The entire central command complex is still destructible, but there's a natural flow to it which means you can't just find a camping spot and snipe all the critical buildings with rockets. There's a layering, a feeling of successive targets being deeper inside. Clever use of terrain keeps the whole base from being visible at once, so there's the feeling of discovery and progress.
As a non-modal destruction target, it got such good feedback, that we decided to turn it into a full-blown mission. The objective was still the same -- destroy all the marked buildings -- but by turning it into a modal mission we could add some more scripted events to better give the impression that you were part of a coordinated assault, such as guerrilla reinforcements arriving. Scripting-wise it was one of the quickest missions to build.

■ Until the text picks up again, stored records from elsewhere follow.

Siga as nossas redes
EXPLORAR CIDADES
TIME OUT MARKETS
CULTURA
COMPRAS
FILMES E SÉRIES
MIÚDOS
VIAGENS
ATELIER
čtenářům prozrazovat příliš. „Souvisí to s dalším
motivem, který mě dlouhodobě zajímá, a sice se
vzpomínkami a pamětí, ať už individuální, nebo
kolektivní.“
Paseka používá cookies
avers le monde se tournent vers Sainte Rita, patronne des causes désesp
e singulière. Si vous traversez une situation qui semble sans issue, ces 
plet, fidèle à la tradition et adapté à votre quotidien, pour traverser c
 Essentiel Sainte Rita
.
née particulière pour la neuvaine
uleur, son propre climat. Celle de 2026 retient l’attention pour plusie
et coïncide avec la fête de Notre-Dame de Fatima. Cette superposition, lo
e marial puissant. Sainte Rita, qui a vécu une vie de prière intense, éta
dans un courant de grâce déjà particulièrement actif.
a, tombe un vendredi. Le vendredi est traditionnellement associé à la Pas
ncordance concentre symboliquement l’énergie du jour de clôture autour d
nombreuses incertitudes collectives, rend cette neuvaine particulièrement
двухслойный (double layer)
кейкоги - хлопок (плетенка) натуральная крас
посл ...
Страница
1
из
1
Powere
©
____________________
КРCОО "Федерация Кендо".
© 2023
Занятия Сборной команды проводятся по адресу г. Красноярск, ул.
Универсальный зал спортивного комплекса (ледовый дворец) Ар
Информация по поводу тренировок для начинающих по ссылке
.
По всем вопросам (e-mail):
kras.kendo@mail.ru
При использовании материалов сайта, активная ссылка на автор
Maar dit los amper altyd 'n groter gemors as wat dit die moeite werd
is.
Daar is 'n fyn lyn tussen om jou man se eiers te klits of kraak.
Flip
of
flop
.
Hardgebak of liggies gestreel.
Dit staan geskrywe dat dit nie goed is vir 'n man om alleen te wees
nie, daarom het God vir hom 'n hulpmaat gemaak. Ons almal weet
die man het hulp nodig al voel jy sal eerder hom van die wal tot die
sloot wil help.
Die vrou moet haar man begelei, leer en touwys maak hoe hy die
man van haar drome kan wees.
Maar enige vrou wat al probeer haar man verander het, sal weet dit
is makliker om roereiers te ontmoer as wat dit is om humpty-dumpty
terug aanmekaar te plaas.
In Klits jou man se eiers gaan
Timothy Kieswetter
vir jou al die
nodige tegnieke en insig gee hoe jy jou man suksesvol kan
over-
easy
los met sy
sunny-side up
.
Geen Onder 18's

As with "The Dogs of War," the chaos of open world destruction meant that occasionally there was a short-circuiting of objectives, such as shooting down a gunship and having it crash into one of the target buildings. An exploit? Only if you're paranoid about controlling what happens. To players who saw it happen, and knowing full well that they caused it, it was brilliant.
I would like to thank the entire Red Faction: Guerrilla design team, as it was their experimentation with open world mission and level design which resulted in most of the points discussed in this article.